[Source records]
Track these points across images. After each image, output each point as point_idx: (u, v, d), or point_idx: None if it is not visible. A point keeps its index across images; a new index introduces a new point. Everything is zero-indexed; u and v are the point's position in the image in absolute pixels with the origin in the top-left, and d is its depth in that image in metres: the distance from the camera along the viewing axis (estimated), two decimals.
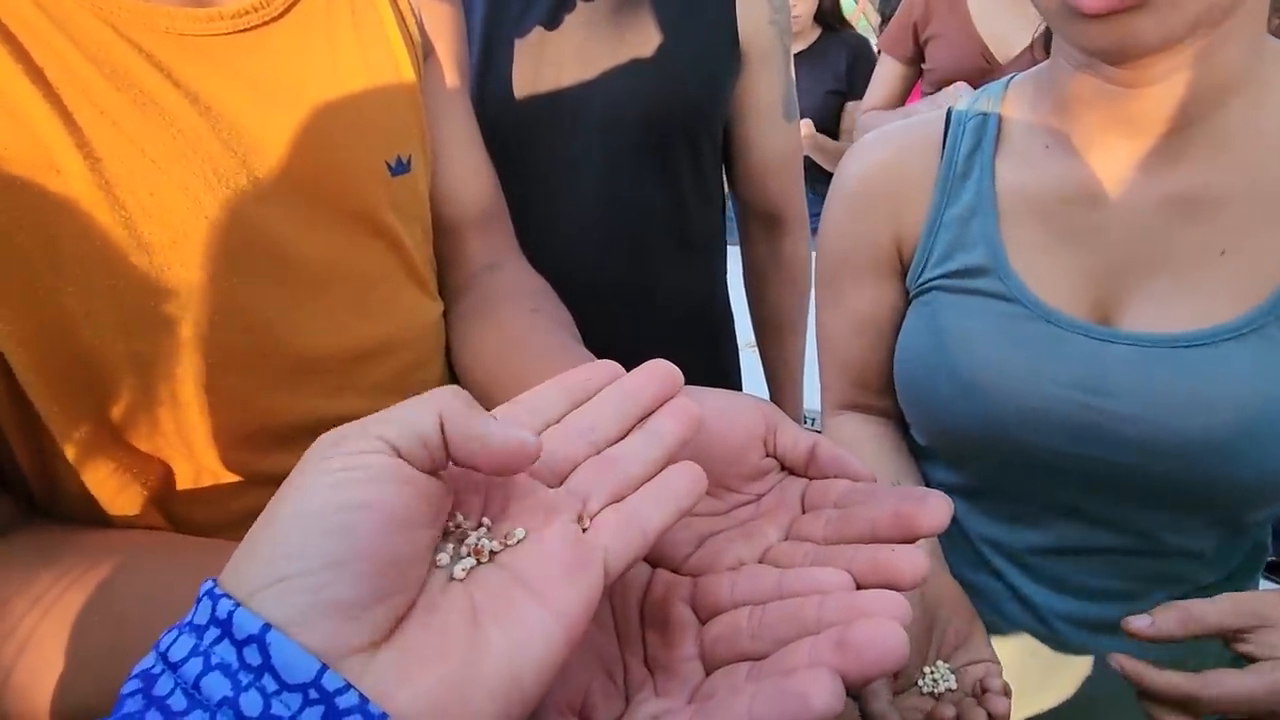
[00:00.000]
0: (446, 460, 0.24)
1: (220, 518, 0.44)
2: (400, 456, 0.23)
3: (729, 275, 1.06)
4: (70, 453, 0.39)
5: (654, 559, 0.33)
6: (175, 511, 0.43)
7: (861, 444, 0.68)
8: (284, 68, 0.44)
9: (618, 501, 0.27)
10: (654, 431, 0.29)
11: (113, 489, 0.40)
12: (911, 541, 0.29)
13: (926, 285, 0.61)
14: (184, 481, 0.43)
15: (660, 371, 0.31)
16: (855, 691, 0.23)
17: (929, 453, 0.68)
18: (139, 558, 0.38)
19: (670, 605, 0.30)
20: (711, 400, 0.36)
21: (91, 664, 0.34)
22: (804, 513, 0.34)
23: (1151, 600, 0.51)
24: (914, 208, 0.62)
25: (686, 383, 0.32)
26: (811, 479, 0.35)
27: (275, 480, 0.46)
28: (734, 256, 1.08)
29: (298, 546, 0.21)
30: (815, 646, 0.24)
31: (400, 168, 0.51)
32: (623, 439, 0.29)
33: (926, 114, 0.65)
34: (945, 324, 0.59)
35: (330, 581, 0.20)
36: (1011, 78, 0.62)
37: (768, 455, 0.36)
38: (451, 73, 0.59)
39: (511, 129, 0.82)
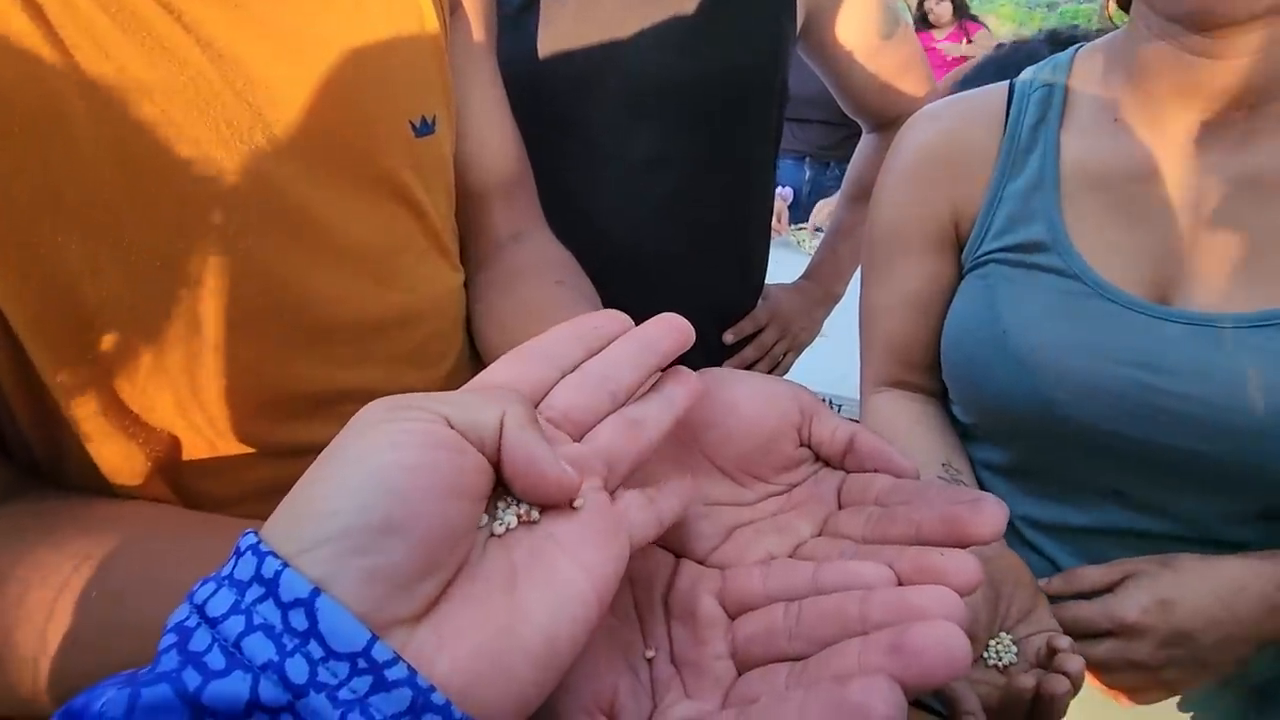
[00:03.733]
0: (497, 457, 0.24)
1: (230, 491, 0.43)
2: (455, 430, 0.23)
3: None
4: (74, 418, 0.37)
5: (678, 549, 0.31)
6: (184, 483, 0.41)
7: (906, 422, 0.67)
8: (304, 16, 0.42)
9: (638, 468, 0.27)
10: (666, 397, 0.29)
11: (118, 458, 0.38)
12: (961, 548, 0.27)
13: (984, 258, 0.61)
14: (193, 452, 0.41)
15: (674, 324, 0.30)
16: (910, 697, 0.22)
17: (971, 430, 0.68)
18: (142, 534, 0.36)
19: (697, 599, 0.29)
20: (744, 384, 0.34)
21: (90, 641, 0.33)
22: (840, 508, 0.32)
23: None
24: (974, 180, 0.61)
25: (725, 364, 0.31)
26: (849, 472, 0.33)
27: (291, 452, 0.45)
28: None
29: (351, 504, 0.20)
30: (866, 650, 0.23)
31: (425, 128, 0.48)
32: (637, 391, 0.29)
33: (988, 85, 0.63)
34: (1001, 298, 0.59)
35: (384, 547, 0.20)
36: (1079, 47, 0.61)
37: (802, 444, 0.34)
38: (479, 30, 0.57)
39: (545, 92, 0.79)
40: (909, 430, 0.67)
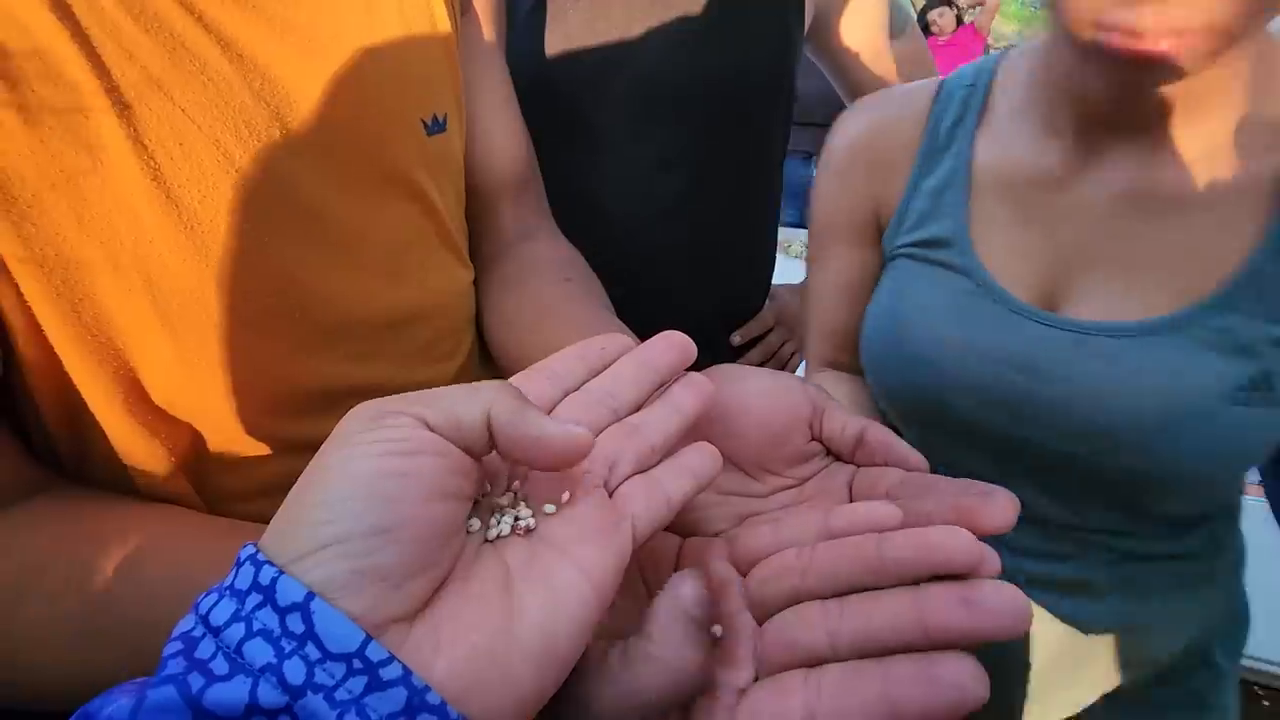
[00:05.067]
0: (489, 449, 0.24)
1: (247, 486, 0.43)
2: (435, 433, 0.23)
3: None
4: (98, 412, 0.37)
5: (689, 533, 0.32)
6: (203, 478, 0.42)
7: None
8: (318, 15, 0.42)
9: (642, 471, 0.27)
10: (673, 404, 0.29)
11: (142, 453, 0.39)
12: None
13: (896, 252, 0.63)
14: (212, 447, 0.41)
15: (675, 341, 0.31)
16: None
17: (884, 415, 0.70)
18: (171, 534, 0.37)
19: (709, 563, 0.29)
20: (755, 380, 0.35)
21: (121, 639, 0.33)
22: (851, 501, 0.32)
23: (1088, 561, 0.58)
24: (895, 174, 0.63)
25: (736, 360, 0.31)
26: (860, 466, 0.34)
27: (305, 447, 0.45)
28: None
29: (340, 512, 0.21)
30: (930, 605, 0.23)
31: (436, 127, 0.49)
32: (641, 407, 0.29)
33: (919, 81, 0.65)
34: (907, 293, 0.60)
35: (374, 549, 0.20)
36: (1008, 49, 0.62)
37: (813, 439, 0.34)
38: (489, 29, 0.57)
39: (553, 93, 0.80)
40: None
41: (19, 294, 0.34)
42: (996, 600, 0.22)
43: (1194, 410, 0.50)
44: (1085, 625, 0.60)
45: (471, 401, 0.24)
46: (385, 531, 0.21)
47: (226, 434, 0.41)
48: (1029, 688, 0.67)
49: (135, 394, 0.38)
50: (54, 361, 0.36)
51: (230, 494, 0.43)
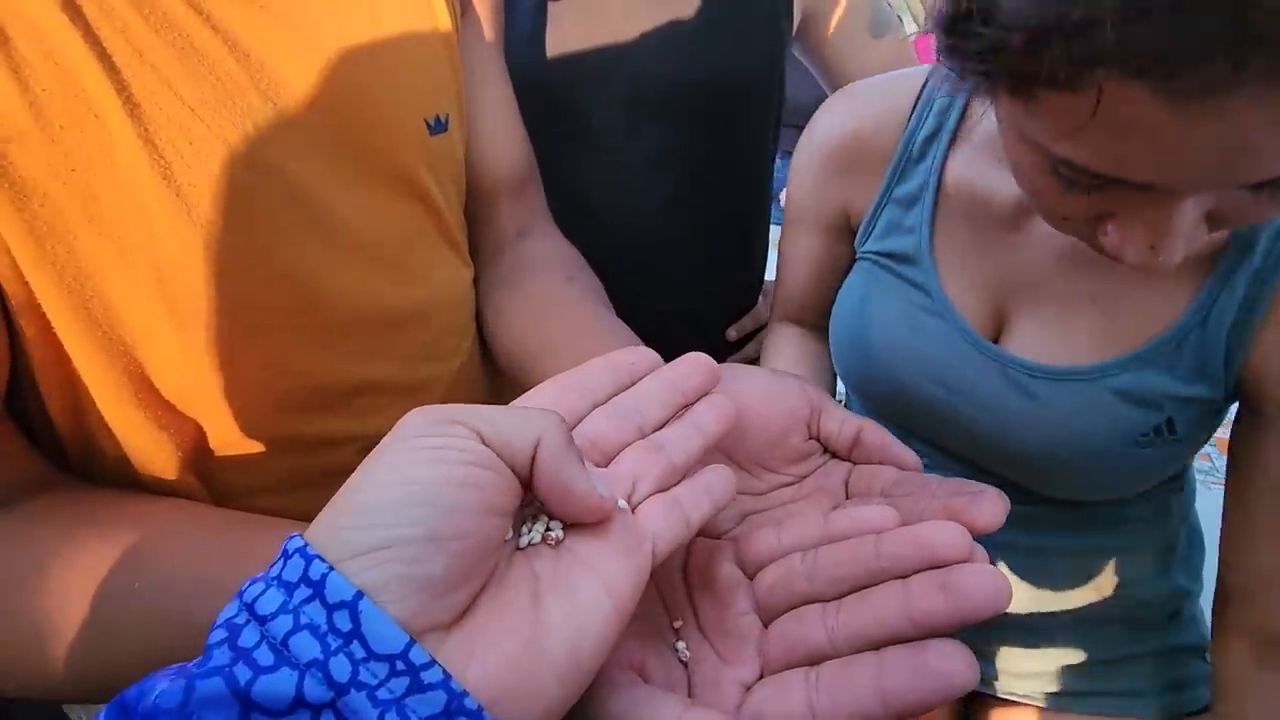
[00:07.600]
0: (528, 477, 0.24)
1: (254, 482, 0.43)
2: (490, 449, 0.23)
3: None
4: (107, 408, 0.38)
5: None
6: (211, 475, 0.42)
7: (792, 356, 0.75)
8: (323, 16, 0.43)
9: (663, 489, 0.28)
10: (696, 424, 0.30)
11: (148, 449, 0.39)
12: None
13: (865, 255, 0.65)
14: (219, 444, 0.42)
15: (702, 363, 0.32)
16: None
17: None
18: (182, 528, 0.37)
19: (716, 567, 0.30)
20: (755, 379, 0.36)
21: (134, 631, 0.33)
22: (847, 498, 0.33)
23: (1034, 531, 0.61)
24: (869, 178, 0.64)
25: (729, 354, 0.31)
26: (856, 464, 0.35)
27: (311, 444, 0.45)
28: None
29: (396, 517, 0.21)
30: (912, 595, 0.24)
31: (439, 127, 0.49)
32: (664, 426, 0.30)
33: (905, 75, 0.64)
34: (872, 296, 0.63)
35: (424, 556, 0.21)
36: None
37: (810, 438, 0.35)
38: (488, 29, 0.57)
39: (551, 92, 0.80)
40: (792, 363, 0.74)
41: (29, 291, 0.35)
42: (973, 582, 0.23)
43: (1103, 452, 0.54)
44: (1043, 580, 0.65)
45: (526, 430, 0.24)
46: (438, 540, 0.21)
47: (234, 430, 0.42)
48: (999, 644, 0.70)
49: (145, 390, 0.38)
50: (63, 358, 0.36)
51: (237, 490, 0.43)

▶ **Problem details**:
Give back the data exactly. Skip any images.

▶ **Solution to this task**:
Track these points across images. After each image, output each point as point_idx: (u, v, d), or point_idx: None if it is not visible. A point keeps its index across images; a new index introduces a new point. Everything is zero-indexed; u and v are the point's position in the image in absolute pixels with the origin in the top-left, and d is its depth in that image in metres: the distance from the camera along the viewing axis (estimated), two decimals.
[00:00.000]
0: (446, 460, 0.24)
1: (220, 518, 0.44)
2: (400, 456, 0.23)
3: (729, 275, 1.06)
4: (70, 453, 0.39)
5: (654, 559, 0.33)
6: (175, 511, 0.43)
7: (861, 444, 0.68)
8: (284, 68, 0.44)
9: (618, 501, 0.27)
10: (654, 431, 0.29)
11: (113, 489, 0.40)
12: (911, 541, 0.29)
13: (926, 285, 0.61)
14: (184, 481, 0.43)
15: (660, 371, 0.31)
16: (855, 691, 0.23)
17: (929, 453, 0.68)
18: (139, 558, 0.38)
19: (670, 605, 0.30)
20: (711, 400, 0.36)
21: (91, 664, 0.34)
22: (804, 513, 0.34)
23: (1151, 600, 0.51)
24: (914, 208, 0.62)
25: (686, 383, 0.32)
26: (811, 479, 0.35)
27: (275, 480, 0.46)
28: (734, 256, 1.08)
29: (298, 546, 0.21)
30: (815, 646, 0.24)
31: (400, 168, 0.51)
32: (623, 439, 0.29)
33: (926, 114, 0.65)
34: (945, 324, 0.59)
35: (330, 581, 0.20)
36: (1011, 78, 0.62)
37: (768, 455, 0.36)
38: (451, 73, 0.59)
39: (511, 129, 0.82)
[00:03.733]
0: (497, 457, 0.24)
1: (230, 491, 0.43)
2: (455, 430, 0.23)
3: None
4: (74, 418, 0.37)
5: (678, 549, 0.31)
6: (184, 483, 0.41)
7: (906, 422, 0.67)
8: (304, 16, 0.42)
9: (638, 468, 0.27)
10: (666, 397, 0.29)
11: (118, 458, 0.38)
12: (961, 548, 0.27)
13: (984, 258, 0.61)
14: (193, 452, 0.41)
15: (674, 324, 0.30)
16: (910, 697, 0.22)
17: (971, 430, 0.68)
18: (142, 534, 0.36)
19: (697, 599, 0.29)
20: (744, 384, 0.34)
21: (90, 641, 0.33)
22: (840, 508, 0.32)
23: None
24: (974, 180, 0.61)
25: (725, 364, 0.31)
26: (849, 472, 0.33)
27: (291, 452, 0.45)
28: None
29: (351, 504, 0.20)
30: (866, 650, 0.23)
31: (425, 128, 0.48)
32: (637, 391, 0.29)
33: (988, 85, 0.63)
34: (1001, 298, 0.59)
35: (384, 547, 0.20)
36: (1079, 47, 0.61)
37: (802, 444, 0.34)
38: (479, 30, 0.57)
39: (545, 92, 0.79)
40: (909, 430, 0.67)
[00:05.067]
0: (489, 449, 0.24)
1: (247, 486, 0.43)
2: (435, 433, 0.23)
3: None
4: (98, 412, 0.37)
5: (689, 533, 0.32)
6: (203, 478, 0.42)
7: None
8: (318, 15, 0.42)
9: (642, 471, 0.27)
10: (673, 404, 0.29)
11: (142, 453, 0.39)
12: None
13: (896, 252, 0.63)
14: (212, 447, 0.41)
15: (675, 341, 0.31)
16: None
17: (884, 415, 0.70)
18: (171, 534, 0.37)
19: (709, 563, 0.29)
20: (755, 380, 0.35)
21: (121, 639, 0.33)
22: (851, 501, 0.32)
23: (1088, 561, 0.58)
24: (895, 174, 0.63)
25: (736, 360, 0.31)
26: (860, 466, 0.34)
27: (305, 447, 0.45)
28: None
29: (340, 512, 0.21)
30: (930, 605, 0.23)
31: (436, 127, 0.49)
32: (641, 407, 0.29)
33: (919, 81, 0.65)
34: (907, 293, 0.60)
35: (374, 549, 0.20)
36: (1008, 49, 0.62)
37: (813, 439, 0.34)
38: (489, 29, 0.57)
39: (553, 93, 0.80)
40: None
41: (19, 294, 0.34)
42: (996, 600, 0.22)
43: (1194, 410, 0.50)
44: (1085, 625, 0.60)
45: (471, 401, 0.24)
46: (385, 531, 0.21)
47: (226, 434, 0.41)
48: (1029, 688, 0.67)
49: (135, 394, 0.38)
50: (54, 361, 0.36)
51: (230, 494, 0.43)
[00:07.600]
0: (528, 477, 0.24)
1: (254, 482, 0.43)
2: (490, 449, 0.23)
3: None
4: (107, 408, 0.38)
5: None
6: (211, 475, 0.42)
7: (792, 356, 0.75)
8: (323, 16, 0.43)
9: (663, 489, 0.28)
10: (696, 424, 0.30)
11: (148, 449, 0.39)
12: None
13: (865, 255, 0.65)
14: (219, 444, 0.42)
15: (702, 363, 0.32)
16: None
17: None
18: (182, 528, 0.37)
19: (716, 567, 0.30)
20: (755, 379, 0.36)
21: (134, 631, 0.33)
22: (847, 498, 0.33)
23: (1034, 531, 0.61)
24: (869, 178, 0.64)
25: (729, 354, 0.31)
26: (856, 464, 0.35)
27: (311, 444, 0.45)
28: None
29: (396, 517, 0.21)
30: (912, 595, 0.24)
31: (439, 127, 0.49)
32: (664, 426, 0.30)
33: (905, 75, 0.64)
34: (872, 296, 0.63)
35: (424, 556, 0.21)
36: None
37: (810, 438, 0.35)
38: (488, 29, 0.57)
39: (551, 92, 0.80)
40: (792, 363, 0.74)
41: (29, 291, 0.35)
42: (973, 582, 0.23)
43: (1103, 452, 0.54)
44: (1043, 580, 0.65)
45: (526, 430, 0.24)
46: (438, 540, 0.21)
47: (234, 430, 0.42)
48: (999, 644, 0.70)
49: (145, 390, 0.38)
50: (63, 358, 0.36)
51: (237, 490, 0.43)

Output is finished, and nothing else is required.